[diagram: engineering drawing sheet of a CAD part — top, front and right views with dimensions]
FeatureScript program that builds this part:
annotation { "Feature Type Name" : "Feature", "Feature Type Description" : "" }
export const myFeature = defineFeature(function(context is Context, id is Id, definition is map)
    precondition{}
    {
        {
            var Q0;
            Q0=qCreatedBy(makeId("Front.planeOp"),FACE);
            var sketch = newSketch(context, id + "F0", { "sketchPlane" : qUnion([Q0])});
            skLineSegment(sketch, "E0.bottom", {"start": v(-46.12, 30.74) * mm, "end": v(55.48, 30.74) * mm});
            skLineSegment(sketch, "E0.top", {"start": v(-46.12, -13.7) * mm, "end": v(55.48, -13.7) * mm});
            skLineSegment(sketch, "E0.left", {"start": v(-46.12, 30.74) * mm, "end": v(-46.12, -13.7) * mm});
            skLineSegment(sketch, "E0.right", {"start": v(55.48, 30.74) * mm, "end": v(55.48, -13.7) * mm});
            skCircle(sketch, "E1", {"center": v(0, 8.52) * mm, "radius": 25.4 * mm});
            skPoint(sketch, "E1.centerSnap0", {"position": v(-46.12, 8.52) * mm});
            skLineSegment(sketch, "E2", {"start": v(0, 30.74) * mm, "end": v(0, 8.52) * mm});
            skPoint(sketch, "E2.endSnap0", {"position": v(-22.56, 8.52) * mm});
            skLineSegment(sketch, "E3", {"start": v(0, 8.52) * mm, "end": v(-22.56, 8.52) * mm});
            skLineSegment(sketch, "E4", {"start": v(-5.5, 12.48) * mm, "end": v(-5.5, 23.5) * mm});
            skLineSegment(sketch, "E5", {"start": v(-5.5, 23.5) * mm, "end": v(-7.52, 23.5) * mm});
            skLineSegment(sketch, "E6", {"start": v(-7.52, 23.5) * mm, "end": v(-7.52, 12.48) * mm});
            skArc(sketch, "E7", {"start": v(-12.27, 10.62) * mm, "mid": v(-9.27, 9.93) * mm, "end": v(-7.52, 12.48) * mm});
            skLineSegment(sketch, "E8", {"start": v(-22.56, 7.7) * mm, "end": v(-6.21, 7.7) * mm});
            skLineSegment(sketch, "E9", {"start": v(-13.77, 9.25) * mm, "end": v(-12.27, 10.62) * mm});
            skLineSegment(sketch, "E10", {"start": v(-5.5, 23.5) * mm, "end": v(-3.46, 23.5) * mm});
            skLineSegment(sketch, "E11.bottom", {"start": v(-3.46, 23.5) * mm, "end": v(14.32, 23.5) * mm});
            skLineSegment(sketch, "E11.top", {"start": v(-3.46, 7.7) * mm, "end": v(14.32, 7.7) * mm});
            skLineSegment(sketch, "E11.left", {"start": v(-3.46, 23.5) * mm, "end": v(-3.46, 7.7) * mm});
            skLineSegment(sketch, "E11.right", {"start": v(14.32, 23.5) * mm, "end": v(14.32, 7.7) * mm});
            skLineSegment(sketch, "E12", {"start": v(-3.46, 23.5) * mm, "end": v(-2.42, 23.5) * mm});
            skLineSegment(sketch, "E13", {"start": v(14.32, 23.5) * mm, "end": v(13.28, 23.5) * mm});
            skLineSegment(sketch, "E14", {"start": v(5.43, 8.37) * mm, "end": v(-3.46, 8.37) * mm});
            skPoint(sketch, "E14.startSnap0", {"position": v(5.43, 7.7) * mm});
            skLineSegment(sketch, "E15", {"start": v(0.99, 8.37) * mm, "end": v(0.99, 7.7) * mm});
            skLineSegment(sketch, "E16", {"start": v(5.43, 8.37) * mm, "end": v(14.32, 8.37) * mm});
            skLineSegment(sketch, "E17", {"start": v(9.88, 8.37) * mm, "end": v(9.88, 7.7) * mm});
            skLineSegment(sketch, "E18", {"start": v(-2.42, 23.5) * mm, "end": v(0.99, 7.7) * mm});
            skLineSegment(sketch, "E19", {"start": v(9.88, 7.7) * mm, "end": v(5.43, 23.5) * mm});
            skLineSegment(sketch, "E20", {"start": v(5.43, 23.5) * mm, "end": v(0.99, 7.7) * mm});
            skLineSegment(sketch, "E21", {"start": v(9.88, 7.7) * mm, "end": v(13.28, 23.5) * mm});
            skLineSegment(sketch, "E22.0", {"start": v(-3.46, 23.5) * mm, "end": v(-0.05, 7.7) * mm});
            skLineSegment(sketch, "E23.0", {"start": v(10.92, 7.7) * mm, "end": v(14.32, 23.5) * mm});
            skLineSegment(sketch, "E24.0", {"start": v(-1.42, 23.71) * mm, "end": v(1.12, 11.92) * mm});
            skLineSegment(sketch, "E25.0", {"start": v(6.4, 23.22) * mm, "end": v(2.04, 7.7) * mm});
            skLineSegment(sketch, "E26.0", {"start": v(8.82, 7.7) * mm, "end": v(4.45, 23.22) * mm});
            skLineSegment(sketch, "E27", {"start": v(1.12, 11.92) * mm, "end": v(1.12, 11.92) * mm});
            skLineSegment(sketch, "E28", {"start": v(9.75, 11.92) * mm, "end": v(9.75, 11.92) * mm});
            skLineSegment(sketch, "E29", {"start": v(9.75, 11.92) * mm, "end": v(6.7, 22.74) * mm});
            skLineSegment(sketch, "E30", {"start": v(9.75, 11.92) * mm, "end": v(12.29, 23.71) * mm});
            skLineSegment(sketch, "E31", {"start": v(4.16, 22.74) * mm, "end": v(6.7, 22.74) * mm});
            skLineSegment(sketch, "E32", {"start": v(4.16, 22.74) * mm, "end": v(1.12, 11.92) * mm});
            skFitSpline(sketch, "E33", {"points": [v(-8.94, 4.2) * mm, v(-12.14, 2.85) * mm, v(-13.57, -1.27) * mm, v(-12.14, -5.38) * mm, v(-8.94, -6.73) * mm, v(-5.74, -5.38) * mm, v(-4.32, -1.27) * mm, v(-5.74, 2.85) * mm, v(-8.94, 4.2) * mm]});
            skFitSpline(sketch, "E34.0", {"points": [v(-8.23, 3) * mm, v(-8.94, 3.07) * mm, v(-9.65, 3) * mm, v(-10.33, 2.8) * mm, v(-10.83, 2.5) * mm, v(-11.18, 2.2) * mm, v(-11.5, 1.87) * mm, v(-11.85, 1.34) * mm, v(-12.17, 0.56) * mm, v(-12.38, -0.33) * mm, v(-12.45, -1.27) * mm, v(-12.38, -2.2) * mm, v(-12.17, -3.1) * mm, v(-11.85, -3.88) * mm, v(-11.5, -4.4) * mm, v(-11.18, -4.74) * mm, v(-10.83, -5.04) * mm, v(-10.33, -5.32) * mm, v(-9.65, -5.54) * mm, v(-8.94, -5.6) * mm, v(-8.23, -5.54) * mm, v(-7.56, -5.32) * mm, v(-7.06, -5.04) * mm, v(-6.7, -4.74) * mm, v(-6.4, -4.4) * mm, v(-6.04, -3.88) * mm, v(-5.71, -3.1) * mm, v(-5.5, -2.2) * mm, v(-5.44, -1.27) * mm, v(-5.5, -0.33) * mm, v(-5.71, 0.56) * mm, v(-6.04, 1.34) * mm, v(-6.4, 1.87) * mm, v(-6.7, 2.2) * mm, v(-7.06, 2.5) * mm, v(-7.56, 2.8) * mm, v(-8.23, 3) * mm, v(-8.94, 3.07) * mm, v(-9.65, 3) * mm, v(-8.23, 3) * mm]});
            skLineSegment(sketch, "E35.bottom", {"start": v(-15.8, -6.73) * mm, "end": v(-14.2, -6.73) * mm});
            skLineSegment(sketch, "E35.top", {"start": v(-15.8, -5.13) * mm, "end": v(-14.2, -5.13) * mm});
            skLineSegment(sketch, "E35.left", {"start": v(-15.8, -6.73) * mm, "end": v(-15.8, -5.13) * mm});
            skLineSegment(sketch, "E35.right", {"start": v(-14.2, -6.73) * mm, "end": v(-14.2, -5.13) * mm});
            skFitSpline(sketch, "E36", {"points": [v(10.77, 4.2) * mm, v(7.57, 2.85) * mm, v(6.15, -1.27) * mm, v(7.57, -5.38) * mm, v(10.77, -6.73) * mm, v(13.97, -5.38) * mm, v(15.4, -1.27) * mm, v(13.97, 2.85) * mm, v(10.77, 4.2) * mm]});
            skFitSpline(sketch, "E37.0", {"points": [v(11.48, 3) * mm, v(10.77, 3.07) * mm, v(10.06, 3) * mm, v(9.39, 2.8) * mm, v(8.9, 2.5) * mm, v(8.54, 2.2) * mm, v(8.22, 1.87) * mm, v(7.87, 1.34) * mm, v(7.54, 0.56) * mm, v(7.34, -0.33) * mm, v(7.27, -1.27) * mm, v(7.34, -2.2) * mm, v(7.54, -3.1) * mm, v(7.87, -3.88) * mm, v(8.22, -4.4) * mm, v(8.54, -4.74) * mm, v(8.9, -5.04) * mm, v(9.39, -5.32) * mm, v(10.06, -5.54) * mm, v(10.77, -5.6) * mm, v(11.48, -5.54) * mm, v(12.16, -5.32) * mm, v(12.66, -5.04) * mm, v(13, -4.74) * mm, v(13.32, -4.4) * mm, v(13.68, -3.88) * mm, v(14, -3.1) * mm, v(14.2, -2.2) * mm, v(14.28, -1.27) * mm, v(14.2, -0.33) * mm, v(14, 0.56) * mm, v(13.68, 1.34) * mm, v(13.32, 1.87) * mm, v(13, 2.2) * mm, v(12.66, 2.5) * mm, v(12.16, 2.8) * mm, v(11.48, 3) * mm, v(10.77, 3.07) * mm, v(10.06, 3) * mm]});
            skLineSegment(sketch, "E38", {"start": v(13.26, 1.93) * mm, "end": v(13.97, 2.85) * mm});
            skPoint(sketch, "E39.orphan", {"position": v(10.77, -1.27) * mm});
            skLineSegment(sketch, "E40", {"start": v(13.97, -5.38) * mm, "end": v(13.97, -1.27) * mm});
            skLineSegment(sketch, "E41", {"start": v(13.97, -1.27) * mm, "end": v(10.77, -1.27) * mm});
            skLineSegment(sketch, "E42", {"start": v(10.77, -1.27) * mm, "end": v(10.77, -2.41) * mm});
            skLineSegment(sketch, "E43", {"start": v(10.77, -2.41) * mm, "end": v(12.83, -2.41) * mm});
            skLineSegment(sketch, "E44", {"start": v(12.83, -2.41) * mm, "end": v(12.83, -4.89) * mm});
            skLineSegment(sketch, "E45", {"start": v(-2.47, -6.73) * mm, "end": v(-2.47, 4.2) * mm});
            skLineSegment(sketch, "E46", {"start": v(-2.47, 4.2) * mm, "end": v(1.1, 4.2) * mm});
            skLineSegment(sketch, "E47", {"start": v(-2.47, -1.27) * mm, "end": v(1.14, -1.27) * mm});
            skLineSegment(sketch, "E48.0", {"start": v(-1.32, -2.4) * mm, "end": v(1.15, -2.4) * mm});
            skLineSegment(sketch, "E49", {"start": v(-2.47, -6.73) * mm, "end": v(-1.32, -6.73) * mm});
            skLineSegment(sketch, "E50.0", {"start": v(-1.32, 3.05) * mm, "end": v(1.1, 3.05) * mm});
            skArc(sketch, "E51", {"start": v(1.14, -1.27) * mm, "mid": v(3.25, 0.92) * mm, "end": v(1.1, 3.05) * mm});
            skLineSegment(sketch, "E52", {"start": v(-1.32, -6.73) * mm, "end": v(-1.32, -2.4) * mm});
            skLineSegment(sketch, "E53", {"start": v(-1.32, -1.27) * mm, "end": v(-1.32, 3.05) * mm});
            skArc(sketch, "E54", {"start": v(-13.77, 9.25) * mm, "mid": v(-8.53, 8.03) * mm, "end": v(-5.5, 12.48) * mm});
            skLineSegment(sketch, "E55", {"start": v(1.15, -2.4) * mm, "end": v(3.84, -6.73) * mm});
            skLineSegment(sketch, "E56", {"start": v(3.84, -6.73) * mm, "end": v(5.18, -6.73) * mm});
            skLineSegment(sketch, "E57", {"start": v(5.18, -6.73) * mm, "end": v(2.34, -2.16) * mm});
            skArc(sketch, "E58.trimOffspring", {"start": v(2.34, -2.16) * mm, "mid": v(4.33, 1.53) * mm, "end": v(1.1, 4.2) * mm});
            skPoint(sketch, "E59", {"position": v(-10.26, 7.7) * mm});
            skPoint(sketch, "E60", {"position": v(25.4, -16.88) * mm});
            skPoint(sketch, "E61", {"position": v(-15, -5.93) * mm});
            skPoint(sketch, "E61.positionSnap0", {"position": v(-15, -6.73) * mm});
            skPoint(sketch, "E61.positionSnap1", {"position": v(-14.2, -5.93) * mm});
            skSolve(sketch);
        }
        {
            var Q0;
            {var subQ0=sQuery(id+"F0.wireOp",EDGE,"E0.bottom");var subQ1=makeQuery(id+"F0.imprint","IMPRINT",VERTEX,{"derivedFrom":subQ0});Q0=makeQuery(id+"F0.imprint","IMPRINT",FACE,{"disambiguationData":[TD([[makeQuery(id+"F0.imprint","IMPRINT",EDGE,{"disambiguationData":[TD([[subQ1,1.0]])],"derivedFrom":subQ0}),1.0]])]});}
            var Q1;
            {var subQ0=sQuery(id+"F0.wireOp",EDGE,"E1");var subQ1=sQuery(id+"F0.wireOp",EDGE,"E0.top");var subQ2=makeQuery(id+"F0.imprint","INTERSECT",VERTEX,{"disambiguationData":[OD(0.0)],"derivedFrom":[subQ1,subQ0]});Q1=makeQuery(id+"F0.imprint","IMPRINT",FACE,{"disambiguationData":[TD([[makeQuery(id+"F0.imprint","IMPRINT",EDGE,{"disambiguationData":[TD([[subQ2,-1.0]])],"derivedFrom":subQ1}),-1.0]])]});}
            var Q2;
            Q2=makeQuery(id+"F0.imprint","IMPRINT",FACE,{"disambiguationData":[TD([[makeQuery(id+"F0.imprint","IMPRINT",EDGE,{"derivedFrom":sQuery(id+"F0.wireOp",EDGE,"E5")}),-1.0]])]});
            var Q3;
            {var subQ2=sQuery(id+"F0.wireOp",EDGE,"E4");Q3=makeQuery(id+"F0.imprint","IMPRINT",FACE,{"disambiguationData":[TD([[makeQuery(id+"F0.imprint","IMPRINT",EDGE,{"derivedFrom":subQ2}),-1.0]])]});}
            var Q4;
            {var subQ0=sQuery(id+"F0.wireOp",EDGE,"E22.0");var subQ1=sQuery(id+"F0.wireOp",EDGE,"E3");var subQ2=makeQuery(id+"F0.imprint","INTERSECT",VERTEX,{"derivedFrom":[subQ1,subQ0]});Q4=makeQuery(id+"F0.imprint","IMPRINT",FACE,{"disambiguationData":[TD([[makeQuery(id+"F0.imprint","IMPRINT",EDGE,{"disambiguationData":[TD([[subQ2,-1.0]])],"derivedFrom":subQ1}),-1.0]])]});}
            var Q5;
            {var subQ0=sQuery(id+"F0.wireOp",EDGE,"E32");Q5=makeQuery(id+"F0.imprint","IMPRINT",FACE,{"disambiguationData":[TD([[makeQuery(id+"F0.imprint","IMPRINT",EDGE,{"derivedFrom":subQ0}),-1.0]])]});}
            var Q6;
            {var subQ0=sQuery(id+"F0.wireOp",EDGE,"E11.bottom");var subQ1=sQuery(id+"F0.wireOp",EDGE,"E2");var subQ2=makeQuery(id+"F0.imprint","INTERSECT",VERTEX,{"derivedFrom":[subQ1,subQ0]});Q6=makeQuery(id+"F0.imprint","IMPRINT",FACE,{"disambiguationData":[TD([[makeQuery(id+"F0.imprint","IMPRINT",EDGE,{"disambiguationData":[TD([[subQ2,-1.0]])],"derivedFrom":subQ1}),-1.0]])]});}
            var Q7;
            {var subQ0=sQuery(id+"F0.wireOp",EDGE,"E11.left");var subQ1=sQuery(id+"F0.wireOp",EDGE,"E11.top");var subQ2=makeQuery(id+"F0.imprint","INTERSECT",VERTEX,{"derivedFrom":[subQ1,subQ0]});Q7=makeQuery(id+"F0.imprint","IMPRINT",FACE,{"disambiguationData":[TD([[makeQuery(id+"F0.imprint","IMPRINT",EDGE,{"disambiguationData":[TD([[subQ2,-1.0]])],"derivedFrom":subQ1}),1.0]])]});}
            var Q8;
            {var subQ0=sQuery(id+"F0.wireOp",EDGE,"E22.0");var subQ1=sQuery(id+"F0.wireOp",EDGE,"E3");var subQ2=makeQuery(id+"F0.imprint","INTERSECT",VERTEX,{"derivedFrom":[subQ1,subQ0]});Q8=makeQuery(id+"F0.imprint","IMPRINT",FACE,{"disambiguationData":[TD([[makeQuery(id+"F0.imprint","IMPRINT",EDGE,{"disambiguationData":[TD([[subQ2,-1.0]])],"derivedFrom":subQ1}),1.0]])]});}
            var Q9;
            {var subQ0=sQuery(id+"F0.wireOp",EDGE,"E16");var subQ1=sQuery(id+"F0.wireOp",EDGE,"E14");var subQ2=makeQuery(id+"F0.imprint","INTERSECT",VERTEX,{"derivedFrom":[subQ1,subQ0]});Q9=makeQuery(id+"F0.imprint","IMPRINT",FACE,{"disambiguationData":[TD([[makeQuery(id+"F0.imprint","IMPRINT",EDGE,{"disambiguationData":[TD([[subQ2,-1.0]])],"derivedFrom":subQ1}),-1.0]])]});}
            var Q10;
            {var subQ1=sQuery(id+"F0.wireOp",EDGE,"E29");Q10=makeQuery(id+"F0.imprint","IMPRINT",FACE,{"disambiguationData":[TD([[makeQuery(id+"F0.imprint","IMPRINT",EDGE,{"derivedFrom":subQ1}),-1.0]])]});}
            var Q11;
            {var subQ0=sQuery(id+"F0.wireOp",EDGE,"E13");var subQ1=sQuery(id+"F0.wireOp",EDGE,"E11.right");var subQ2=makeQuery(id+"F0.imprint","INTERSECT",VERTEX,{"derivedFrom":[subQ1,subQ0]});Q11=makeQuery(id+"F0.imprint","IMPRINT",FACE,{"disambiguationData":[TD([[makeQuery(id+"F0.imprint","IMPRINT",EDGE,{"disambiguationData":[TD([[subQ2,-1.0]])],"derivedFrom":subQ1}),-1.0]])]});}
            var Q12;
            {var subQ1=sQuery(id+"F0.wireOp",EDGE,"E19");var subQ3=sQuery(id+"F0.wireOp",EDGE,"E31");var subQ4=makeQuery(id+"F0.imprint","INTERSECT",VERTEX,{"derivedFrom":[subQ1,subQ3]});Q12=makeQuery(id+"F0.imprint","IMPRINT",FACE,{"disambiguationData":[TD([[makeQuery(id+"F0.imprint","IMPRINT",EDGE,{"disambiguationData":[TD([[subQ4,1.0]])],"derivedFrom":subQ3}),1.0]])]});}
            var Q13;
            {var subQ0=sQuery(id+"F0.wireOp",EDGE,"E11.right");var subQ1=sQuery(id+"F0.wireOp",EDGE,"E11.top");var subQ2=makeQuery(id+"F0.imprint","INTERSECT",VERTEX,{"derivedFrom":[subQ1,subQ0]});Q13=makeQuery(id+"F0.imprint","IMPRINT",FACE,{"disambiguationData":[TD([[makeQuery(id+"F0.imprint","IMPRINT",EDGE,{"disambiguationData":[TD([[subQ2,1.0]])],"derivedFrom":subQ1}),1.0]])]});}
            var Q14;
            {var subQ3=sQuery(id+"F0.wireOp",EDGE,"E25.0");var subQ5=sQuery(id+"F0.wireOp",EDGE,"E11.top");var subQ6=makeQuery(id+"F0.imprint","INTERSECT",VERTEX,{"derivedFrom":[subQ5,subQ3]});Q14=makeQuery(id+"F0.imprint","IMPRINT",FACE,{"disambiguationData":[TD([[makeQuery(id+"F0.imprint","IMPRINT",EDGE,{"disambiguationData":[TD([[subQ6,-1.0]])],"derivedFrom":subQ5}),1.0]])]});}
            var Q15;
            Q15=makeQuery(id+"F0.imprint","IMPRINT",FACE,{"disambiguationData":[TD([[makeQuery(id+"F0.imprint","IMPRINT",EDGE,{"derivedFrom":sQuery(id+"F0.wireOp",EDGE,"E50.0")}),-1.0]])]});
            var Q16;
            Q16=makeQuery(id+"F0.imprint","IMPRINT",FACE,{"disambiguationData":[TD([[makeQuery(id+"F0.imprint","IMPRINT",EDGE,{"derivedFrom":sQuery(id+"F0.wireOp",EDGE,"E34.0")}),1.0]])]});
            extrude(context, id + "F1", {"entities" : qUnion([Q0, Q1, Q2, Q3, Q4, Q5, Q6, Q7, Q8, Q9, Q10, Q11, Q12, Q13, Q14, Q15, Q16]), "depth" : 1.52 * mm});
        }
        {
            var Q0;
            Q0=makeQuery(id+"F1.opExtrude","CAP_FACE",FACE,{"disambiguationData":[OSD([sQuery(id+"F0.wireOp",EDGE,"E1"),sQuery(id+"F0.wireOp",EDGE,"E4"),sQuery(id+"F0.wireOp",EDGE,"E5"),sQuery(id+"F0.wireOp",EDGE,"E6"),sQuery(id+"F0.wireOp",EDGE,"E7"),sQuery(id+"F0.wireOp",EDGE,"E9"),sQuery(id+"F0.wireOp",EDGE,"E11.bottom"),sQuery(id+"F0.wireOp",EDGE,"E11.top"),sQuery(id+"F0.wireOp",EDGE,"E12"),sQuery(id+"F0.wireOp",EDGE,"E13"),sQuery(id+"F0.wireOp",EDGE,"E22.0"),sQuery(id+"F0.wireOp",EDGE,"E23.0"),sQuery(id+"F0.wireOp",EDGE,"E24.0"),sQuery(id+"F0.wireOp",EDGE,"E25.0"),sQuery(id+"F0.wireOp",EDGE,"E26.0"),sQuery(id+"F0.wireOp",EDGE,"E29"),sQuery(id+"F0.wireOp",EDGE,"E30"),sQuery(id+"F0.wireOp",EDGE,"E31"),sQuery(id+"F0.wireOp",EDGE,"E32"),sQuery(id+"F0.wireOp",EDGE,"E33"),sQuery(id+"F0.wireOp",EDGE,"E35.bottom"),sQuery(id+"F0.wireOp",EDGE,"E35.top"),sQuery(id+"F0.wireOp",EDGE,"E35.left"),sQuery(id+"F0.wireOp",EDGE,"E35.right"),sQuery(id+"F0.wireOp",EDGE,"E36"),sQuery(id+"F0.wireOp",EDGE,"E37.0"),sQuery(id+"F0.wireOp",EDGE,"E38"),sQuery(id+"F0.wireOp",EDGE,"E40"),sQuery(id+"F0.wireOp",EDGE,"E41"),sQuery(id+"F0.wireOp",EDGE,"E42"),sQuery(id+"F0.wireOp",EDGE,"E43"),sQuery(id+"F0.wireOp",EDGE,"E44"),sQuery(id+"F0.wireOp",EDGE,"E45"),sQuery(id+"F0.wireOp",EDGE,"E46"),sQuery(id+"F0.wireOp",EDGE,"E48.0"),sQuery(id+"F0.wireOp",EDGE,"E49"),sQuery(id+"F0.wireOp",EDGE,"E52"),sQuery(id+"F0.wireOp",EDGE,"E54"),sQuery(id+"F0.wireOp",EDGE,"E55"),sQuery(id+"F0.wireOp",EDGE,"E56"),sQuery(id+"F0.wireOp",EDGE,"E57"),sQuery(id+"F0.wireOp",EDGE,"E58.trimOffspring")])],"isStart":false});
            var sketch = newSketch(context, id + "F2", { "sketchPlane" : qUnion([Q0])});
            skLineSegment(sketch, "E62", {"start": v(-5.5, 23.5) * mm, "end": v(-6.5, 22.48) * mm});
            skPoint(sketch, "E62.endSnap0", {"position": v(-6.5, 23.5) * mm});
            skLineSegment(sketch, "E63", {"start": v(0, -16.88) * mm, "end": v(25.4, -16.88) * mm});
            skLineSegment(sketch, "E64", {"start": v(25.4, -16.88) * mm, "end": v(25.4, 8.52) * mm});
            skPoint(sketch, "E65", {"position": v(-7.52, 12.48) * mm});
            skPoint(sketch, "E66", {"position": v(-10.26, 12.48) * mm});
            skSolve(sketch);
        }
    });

SET EXERCISE: Collect every line in the items above that contains the string "skArc". Case counts.

EXERCISE ANSWER:
            skArc(sketch, "E7", {"start": v(-12.27, 10.62) * mm, "mid": v(-9.27, 9.93) * mm, "end": v(-7.52, 12.48) * mm});
            skArc(sketch, "E51", {"start": v(1.14, -1.27) * mm, "mid": v(3.25, 0.92) * mm, "end": v(1.1, 3.05) * mm});
            skArc(sketch, "E54", {"start": v(-13.77, 9.25) * mm, "mid": v(-8.53, 8.03) * mm, "end": v(-5.5, 12.48) * mm});
            skArc(sketch, "E58.trimOffspring", {"start": v(2.34, -2.16) * mm, "mid": v(4.33, 1.53) * mm, "end": v(1.1, 4.2) * mm});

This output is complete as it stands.